■ **Problem details**
Your answer should be every line of the records that contains the word "consulta", copied as it stands.

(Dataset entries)
════════════════
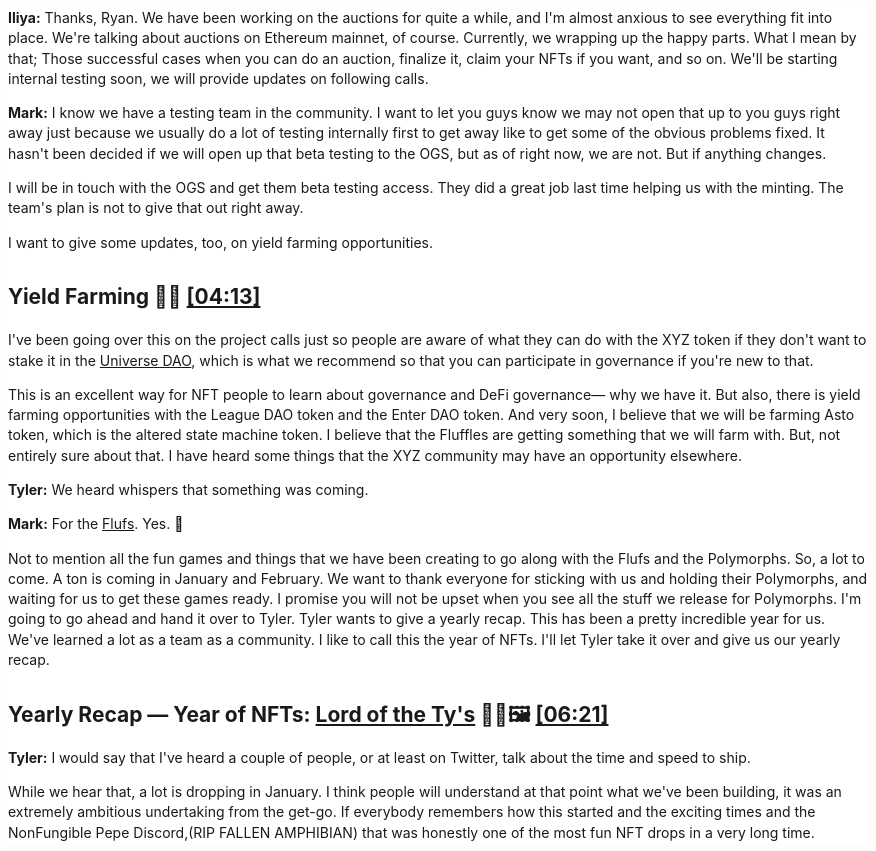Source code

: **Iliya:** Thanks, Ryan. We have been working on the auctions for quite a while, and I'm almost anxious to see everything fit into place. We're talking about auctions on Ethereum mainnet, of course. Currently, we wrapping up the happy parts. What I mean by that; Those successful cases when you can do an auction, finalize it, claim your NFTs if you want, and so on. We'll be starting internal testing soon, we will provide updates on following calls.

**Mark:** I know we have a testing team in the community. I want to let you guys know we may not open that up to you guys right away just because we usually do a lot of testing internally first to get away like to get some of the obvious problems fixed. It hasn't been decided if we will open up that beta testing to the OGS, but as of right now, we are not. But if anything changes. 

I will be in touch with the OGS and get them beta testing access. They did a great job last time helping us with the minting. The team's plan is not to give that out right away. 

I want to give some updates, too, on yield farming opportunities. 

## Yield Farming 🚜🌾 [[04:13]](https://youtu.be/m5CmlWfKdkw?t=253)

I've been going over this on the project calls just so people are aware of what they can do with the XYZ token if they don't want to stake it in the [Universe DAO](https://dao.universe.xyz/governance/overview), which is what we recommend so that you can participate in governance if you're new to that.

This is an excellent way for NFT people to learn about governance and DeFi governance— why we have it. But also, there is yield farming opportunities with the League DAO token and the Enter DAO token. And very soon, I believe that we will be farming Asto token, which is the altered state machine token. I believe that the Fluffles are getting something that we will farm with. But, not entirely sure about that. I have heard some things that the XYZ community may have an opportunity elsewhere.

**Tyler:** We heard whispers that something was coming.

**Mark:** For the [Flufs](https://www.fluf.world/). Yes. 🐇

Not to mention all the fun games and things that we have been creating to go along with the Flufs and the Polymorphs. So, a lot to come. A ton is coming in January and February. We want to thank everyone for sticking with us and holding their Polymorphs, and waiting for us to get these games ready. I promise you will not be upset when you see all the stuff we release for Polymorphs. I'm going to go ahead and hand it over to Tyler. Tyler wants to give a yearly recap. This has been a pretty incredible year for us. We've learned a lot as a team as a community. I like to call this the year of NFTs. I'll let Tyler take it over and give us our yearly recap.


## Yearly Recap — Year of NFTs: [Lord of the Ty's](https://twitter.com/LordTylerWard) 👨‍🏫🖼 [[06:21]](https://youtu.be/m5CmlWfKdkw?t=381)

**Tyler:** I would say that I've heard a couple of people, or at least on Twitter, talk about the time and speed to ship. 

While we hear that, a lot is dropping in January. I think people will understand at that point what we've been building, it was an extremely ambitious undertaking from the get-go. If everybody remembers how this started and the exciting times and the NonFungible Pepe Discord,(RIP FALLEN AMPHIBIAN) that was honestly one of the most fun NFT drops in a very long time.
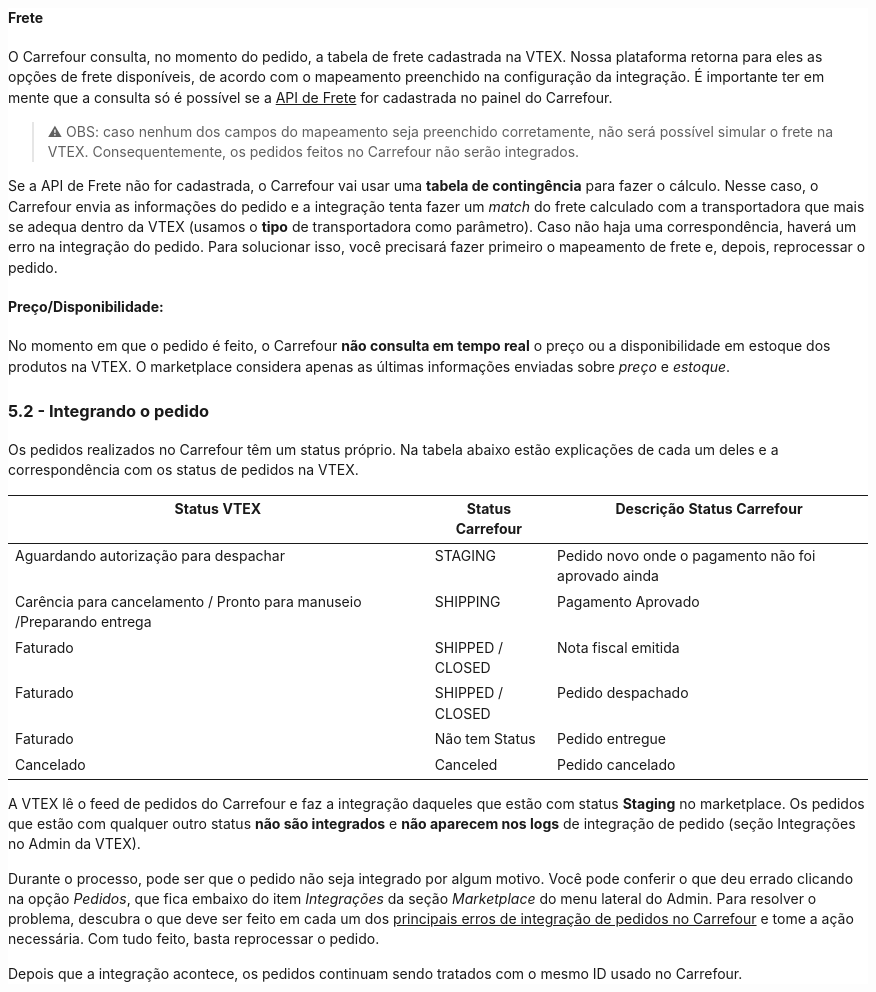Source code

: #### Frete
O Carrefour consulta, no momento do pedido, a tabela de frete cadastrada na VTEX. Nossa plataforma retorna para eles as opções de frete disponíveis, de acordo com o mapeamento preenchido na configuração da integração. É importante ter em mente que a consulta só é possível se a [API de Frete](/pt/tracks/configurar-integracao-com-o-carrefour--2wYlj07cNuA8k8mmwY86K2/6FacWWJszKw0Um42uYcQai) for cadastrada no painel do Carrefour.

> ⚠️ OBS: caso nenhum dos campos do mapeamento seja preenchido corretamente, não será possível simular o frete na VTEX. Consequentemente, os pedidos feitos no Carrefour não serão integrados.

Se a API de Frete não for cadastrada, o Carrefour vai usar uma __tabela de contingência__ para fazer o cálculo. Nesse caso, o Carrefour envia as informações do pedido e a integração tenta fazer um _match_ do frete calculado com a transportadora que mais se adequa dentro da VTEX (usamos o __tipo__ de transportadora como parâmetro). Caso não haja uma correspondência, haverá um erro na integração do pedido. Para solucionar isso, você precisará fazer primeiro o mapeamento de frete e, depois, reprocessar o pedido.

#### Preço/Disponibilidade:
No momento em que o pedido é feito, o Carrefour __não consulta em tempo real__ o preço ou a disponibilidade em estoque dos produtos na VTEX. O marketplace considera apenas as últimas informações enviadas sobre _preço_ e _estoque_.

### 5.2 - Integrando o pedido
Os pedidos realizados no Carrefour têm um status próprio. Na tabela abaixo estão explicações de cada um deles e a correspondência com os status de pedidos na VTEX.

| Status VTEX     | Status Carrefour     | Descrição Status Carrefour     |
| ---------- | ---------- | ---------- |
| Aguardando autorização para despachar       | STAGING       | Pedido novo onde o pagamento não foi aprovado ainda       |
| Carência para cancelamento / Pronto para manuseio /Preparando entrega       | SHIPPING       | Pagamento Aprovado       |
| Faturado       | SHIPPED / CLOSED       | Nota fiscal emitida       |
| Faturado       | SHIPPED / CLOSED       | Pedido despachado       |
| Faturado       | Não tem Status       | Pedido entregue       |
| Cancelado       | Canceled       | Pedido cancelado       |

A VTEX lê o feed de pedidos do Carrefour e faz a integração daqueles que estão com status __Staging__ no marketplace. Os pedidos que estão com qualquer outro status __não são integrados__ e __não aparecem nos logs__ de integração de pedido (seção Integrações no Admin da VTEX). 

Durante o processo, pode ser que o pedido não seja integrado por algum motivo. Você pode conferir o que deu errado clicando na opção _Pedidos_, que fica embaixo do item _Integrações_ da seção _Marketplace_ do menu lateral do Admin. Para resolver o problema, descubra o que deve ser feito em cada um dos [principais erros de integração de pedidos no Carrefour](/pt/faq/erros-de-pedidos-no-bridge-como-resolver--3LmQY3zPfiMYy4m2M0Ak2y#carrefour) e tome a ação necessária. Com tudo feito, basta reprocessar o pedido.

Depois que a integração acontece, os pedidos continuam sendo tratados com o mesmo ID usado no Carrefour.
════════════════
■ **Solved exercise**
O Carrefour consulta, no momento do pedido, a tabela de frete cadastrada na VTEX. Nossa plataforma retorna para eles as opções de frete disponíveis, de acordo com o mapeamento preenchido na configuração da integração. É importante ter em mente que a consulta só é possível se a [API de Frete](/pt/tracks/configurar-integracao-com-o-carrefour--2wYlj07cNuA8k8mmwY86K2/6FacWWJszKw0Um42uYcQai) for cadastrada no painel do Carrefour.
No momento em que o pedido é feito, o Carrefour __não consulta em tempo real__ o preço ou a disponibilidade em estoque dos produtos na VTEX. O marketplace considera apenas as últimas informações enviadas sobre _preço_ e _estoque_.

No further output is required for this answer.